Every response carries an x-request-id header. Including it when you report a problem helps us track it down fast.

Streaming response

Set stream to true and the endpoint returns text/event-stream. The reply is split into chunks: each event starts with data: and carries a chat.completion.chunk object, ending with data: [DONE].

curl https://api.crossmodel.ai/v1/chat/completions \
  -H "Authorization: Bearer cm-YOUR_KEY" \
  -H "Content-Type: application/json" \
  -d '{
    "model": "deepseek/deepseek-v4-pro",
    "messages": [{ "role": "user", "content": "Hi" }],
    "stream": true
  }'

data: {"id":"chatcmpl_abc123","object":"chat.completion.chunk","created":1720000000,"model":"deepseek/deepseek-v4-pro","choices":[{"index":0,"delta":{"role":"assistant"},"finish_reason":null}]}
 
data: {"id":"chatcmpl_abc123","object":"chat.completion.chunk","created":1720000000,"model":"deepseek/deepseek-v4-pro","choices":[{"index":0,"delta":{"content":"Hello"},"finish_reason":null}]}
 
data: {"id":"chatcmpl_abc123","object":"chat.completion.chunk","created":1720000000,"model":"deepseek/deepseek-v4-pro","choices":[{"index":0,"delta":{},"finish_reason":"stop"}]}
 
data: [DONE]

Each chunk's delta carries the newly added content; concatenate every delta.content to rebuild the full reply. With stream_options.include_usage set to true, a final chunk with empty choices and a usage field is pushed before the end, giving you the total usage for the request.

Errors

On error, the endpoint returns the matching HTTP status code with this shared error shape:

{
  "error": {
    "message": "Missing Bearer token in Authorization header.",
    "type": "authentication_error",
    "param": null,
    "code": "missing_api_key"
  }
}

Field	Notes
`message`	A human-readable description.
`type`	The broad error category.
`param`	The offending parameter, or `null` when there isn't a specific one.
`code`	A specific error code to branch on in code.

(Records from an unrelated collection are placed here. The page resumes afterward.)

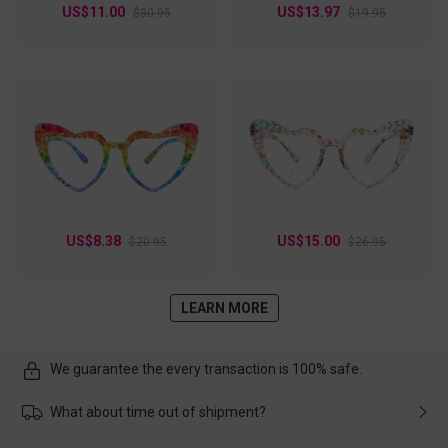
US$11.00
US$13.97
$30.95
$19.95
US$8.38
US$15.00
$20.95
$26.95
LEARN MORE
We guarantee the every transaction is 100% safe.
What about time out of shipment?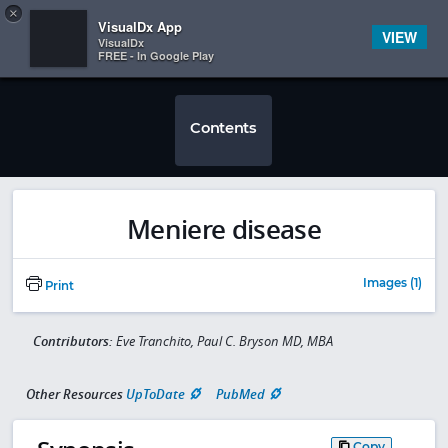
Copy
×


Subscriber Sign In
VisualDx App
VIEW
VisualDx
FREE - In Google Play
Contents
Meniere disease
Images (1)
Print
Contributors:
Eve Tranchito, Paul C. Bryson MD, MBA
Other Resources
UpToDate
PubMed
Copy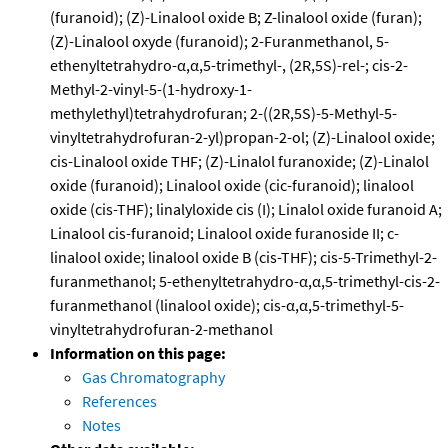
(furanoid); (Z)-Linalool oxide B; Z-linalool oxide (furan);
(Z)-Linalool oxyde (furanoid); 2-Furanmethanol, 5-
ethenyltetrahydro-α,α,5-trimethyl-, (2R,5S)-rel-; cis-2-
Methyl-2-vinyl-5-(1-hydroxy-1-
methylethyl)tetrahydrofuran; 2-((2R,5S)-5-Methyl-5-
vinyltetrahydrofuran-2-yl)propan-2-ol; (Z)-Linalool oxide;
cis-Linalool oxide THF; (Z)-Linalol furanoxide; (Z)-Linalol
oxide (furanoid); Linalool oxide (cic-furanoid); linalool
oxide (cis-THF); linalyloxide cis (I); Linalol oxide furanoid A;
Linalool cis-furanoid; Linalool oxide furanoside II; c-
linalool oxide; linalool oxide B (cis-THF); cis-5-Trimethyl-2-
furanmethanol; 5-ethenyltetrahydro-α,α,5-trimethyl-cis-2-
furanmethanol (linalool oxide); cis-α,α,5-trimethyl-5-
vinyltetrahydrofuran-2-methanol
Information on this page:
Gas Chromatography
References
Notes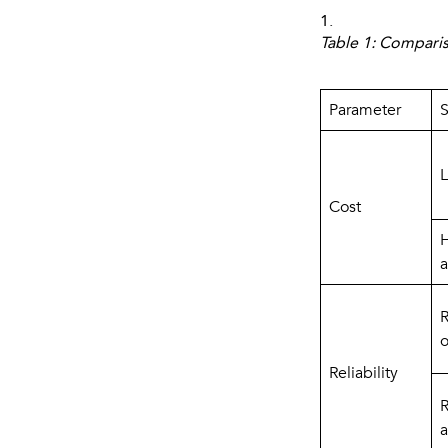
1.
Table 1: Compari
Parameter
S
L
Cost
H
a
R
o
Reliability
R
a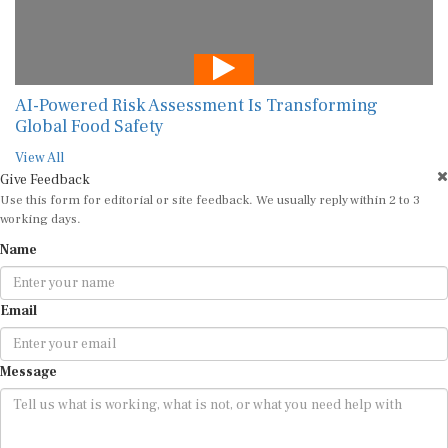
AI-Powered Risk Assessment Is Transforming
Global Food Safety
View All
Give Feedback
Use this form for editorial or site feedback. We usually reply within 2 to 3
working days.
Name
Email
Message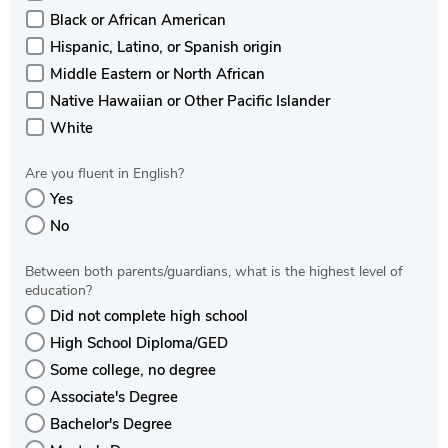
Black or African American
Hispanic, Latino, or Spanish origin
Middle Eastern or North African
Native Hawaiian or Other Pacific Islander
White
Are you fluent in English?
Yes
No
Between both parents/guardians, what is the highest level of
education?
Did not complete high school
High School Diploma/GED
Some college, no degree
Associate's Degree
Bachelor's Degree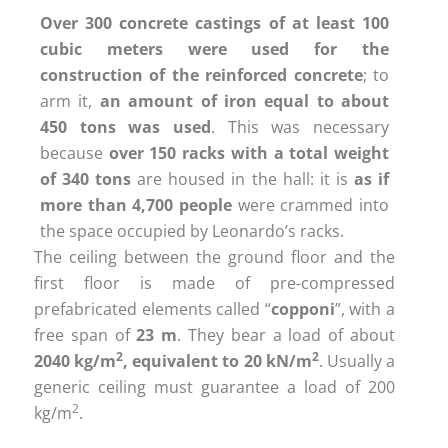
Over 300 concrete castings of at least 100
cubic meters were used for the
construction of the reinforced concrete
; to
arm it,
an amount of iron equal to about
450 tons was used
. This was necessary
because
over 150 racks with a total weight
of 340 tons
are housed in the hall: it is
as if
more than 4,700 people
were crammed into
the space occupied by Leonardo’s racks.
The ceiling between the ground floor and the
first floor is made of pre-compressed
prefabricated elements called “
copponi
”, with a
free span of
23 m
. They bear a load of about
2
2
2040 kg/m
, equivalent to 20 kN/m
. Usually a
generic ceiling must guarantee a load of 200
2
kg/m
.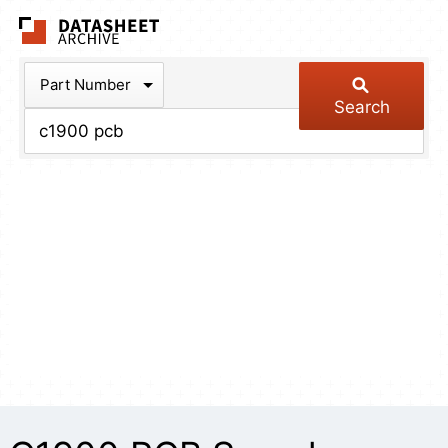
The Datasheet Arch
Part Number
Search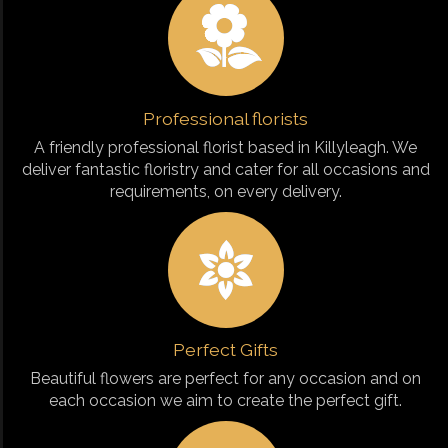
Professional florists
A friendly professional florist based in Killyleagh. We
deliver fantastic floristry and cater for all occasions and
requirements, on every delivery.
Perfect Gifts
Beautiful flowers are perfect for any occasion and on
each occasion we aim to create the perfect gift.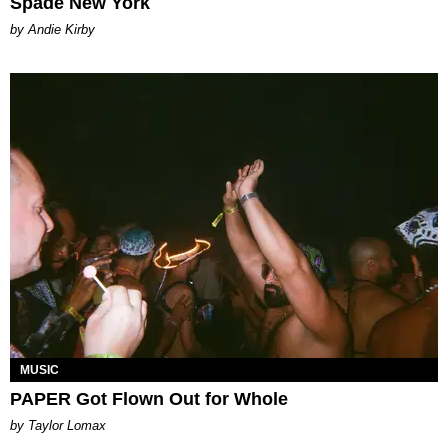
Spade New York
by Andie Kirby
MUSIC
PAPER Got Flown Out for Whole
by Taylor Lomax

HTTP status	`type`	Common `code`	Notes
`400`	`invalid_request_error`	`invalid_json`, `invalid_messages`, `unsupported_message_role`, `unsupported_parameter`, `tool_call_id_mismatch`	Malformed body JSON, message structure, or parameters.
`401`	`authentication_error`	`missing_api_key`, `invalid_api_key`	API key missing or invalid.
`402`	`billing_error`	`insufficient_balance`	Account out of balance.
`404`	`invalid_request_error`	`model_not_found`	The requested model doesn't exist or is currently unavailable.
`429`	`rate_limit_error`	`rate_limit_exceeded`, `provider_rate_limited`	Too many requests — rate limited.
`502`	`provider_error`	`provider_error`	The model service returned an error or an abnormal response.
`503`	`api_error`	`model_unavailable`	Model temporarily unavailable — retry shortly.
`500`	`api_error`	`internal_error`	A CrossModel internal error.